Reviewer: Becky Hrivnak
Drawn to You, written by Liewen Y. Ho, was an interesting read. Like Ho's other books in this series, this book is very focused on the fact that the main characters are Chinese.
The main characters are Sammie Koo and Lucas Choi. The character of Sammie is portrayed as very spoiled, somewhat doing what she wants to do when she wants to do it...very artistic since she's an art teacher. Lucas is portrayed more as very strict, set in his ways of always going by the book, following the rules...very police-like since, of course, he's a policeman. I think the author was going for the opposites attract and she did a great job at following through on the romance when it was blooming. Ho seemed to show the characters very intent on falling for each other when they were in that mood.
One thing that I could fault the book for is when the POV changed from the female main character to the male main character, the scenes seemed to get a bit messy. Sometimes it was hard to follow where the one character was and suddenly the other characters POV was showing up.
The storyline was good, the characters were interesting especially since they were so opposite, and the ending was good. There wasn't a lot of spiritual truths in the book. The characters attended church, but it was not at all preachy. It was a very clean read with no sexual content. I would recommend this book for readers seeking books about characters in their late 20's.
Reviewer: Rebecca Maney
"You and me are an argument waiting to happen."

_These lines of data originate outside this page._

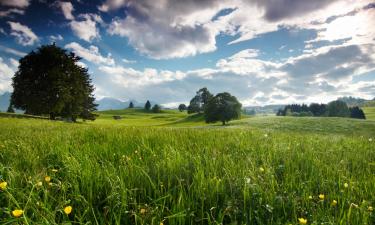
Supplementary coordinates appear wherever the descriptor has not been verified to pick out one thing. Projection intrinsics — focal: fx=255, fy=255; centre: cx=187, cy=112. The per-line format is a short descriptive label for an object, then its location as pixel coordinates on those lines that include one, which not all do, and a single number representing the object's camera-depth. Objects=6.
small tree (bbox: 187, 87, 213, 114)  140.01
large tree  50.84
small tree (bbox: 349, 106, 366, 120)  140.62
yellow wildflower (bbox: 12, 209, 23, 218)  1.73
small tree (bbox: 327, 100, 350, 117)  121.97
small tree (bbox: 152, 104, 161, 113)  188.62
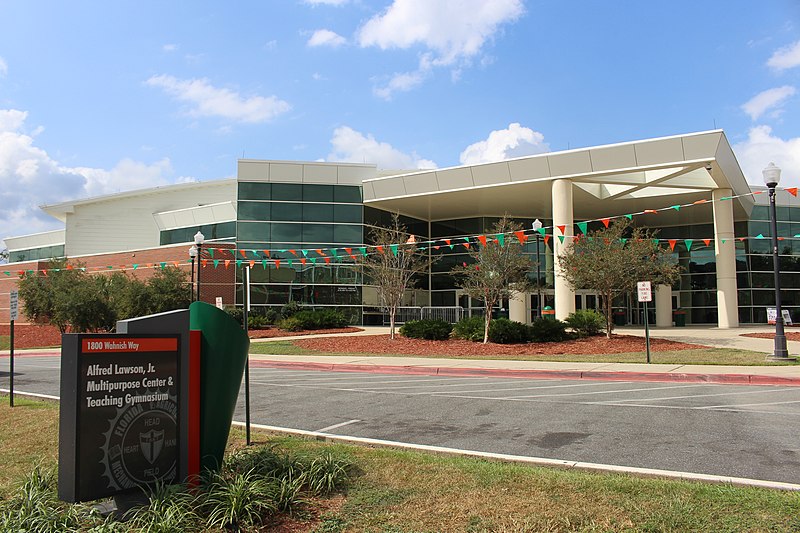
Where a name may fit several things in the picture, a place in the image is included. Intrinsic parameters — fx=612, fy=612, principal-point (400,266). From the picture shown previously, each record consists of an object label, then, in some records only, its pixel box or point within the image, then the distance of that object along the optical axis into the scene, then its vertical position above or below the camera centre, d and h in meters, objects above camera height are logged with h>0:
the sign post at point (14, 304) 11.55 +0.11
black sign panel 4.06 -0.73
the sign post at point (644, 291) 16.11 +0.31
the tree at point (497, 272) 22.39 +1.22
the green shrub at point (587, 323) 23.81 -0.76
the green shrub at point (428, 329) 24.52 -0.97
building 30.12 +5.44
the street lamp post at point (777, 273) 16.84 +0.82
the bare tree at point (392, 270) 25.42 +1.49
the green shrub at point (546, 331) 22.92 -1.01
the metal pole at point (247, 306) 6.89 +0.02
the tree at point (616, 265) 21.75 +1.38
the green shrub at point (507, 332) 22.58 -1.01
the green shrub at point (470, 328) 23.55 -0.92
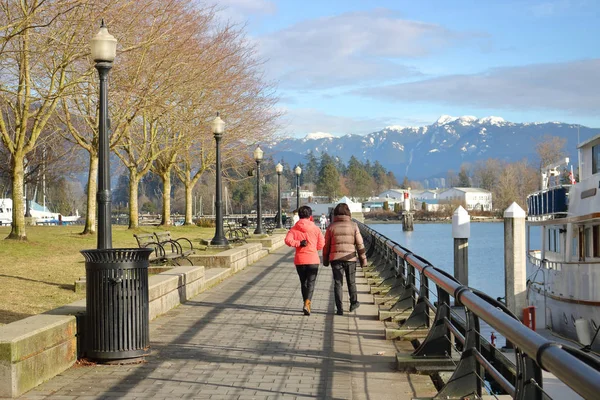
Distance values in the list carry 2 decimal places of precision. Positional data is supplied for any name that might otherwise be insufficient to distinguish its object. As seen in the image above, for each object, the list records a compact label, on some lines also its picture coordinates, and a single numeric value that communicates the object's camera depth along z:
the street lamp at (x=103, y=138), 9.87
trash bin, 8.38
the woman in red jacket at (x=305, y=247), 13.22
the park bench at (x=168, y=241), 18.47
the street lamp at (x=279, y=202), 46.42
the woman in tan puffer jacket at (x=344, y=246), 13.27
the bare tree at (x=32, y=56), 21.66
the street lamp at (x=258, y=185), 34.89
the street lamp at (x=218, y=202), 22.70
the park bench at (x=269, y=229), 47.22
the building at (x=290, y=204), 191.73
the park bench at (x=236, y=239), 29.96
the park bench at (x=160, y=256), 17.44
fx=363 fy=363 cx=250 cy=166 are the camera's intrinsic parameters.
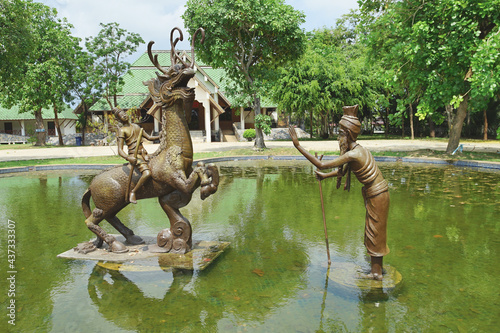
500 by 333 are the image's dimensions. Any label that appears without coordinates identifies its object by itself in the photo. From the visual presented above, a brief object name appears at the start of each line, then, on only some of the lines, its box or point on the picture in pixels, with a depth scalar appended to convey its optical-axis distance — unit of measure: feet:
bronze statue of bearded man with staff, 14.15
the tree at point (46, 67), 97.50
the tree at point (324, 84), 98.53
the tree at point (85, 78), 105.19
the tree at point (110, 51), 103.14
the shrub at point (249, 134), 108.58
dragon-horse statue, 16.94
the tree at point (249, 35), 64.13
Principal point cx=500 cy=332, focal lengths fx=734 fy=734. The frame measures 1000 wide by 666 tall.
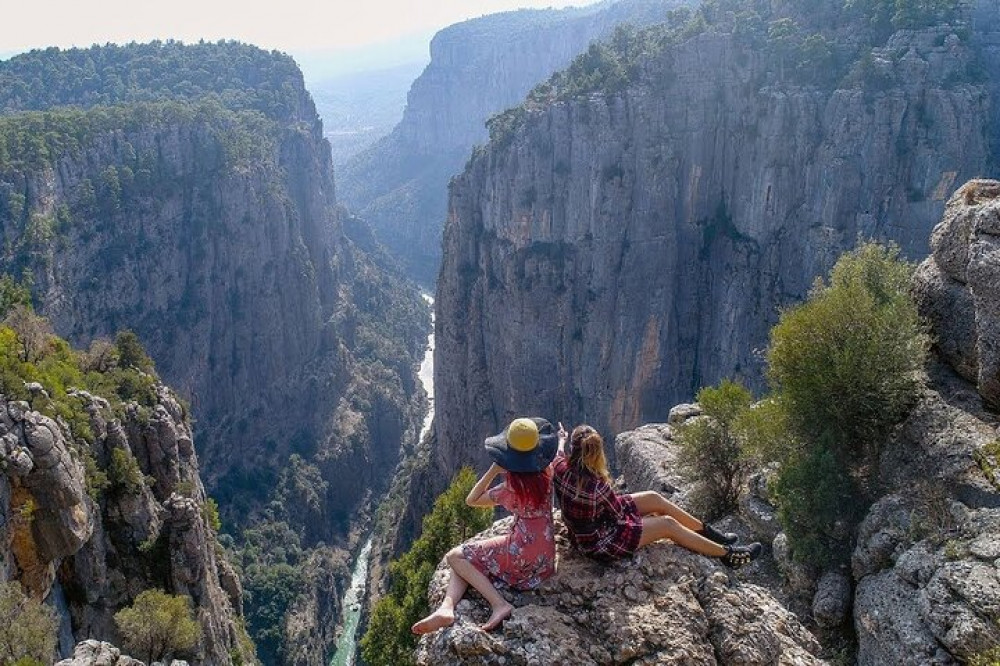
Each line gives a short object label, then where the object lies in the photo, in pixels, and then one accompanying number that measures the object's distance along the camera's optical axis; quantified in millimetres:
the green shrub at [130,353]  34062
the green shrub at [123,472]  24484
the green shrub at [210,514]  30233
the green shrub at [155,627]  20766
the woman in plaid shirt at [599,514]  8094
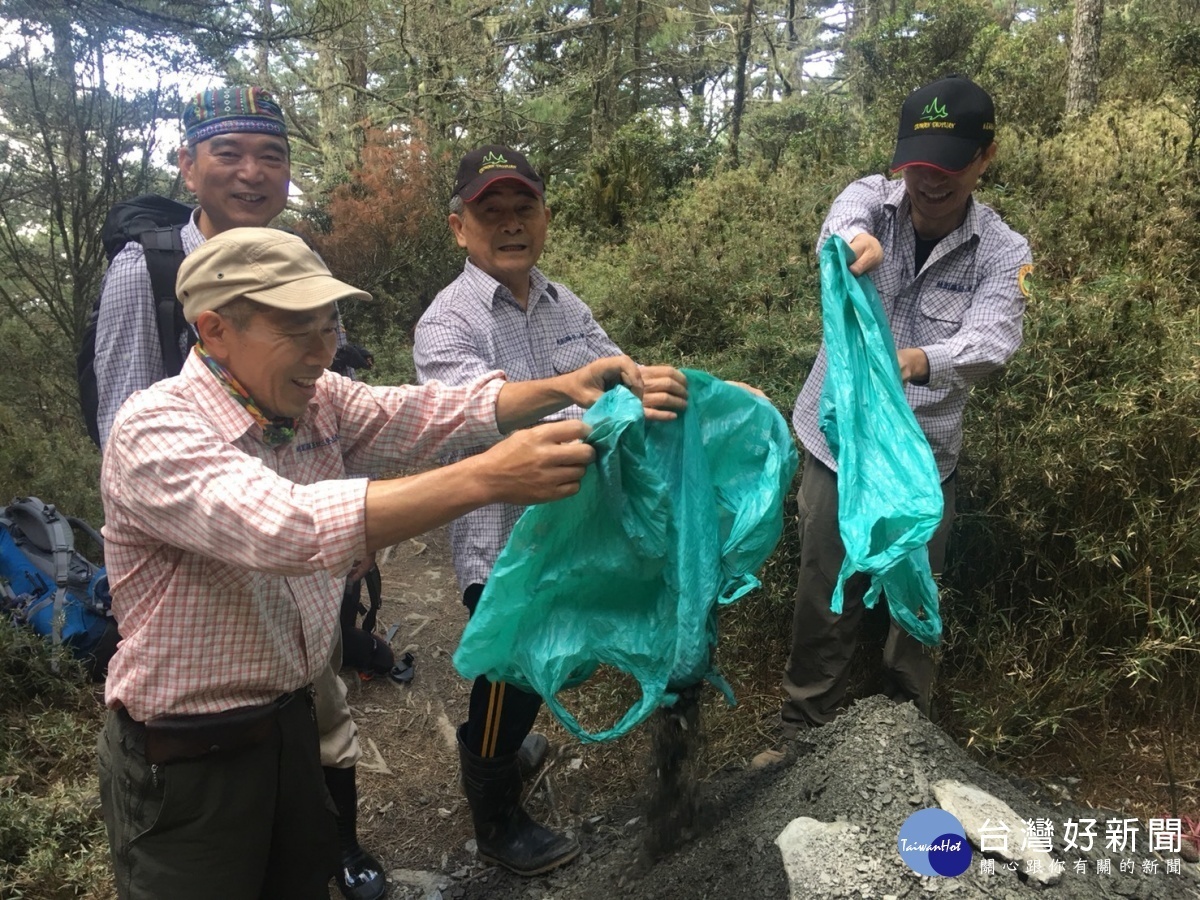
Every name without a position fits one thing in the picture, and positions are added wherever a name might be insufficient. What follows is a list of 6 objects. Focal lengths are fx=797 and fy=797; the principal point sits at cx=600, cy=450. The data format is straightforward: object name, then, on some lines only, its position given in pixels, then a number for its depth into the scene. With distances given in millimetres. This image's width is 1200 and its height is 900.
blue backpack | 3479
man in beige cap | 1250
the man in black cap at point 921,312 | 2170
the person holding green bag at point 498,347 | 2141
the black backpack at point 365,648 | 3746
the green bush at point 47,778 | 2447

Truer words were never spoken about Sam Koo and Lucas Choi, their fire and ice personalities combustible with just the tiniest spark of tension. Having lost touch after high school, Sam has returned home from Paris to open a struggling art school while Lucas moved on to marry, become a member of the local police department and struggle to be a single parent for his young daughter, after the tragic death of his wife. When a random traffic stop brings the two face-to-face, Lucas wonders why he is still drawn the most infuriating girl in his high school class.
A classic story of opposites attracting, with witty, winsome conversations and hearts that break in just the right places. There were a few mild adaptations of profanity in this story, which in my opinion were unnecessary. In addition, the inspiration element was rather faint, seeming almost forced. So this book definitely fell into the 3 star category for me, although the author’s writing ability shows great promise. Writing inspirational fiction is no easy task!
I received a copy of this story from the author. The opinions expressed are entirely my own.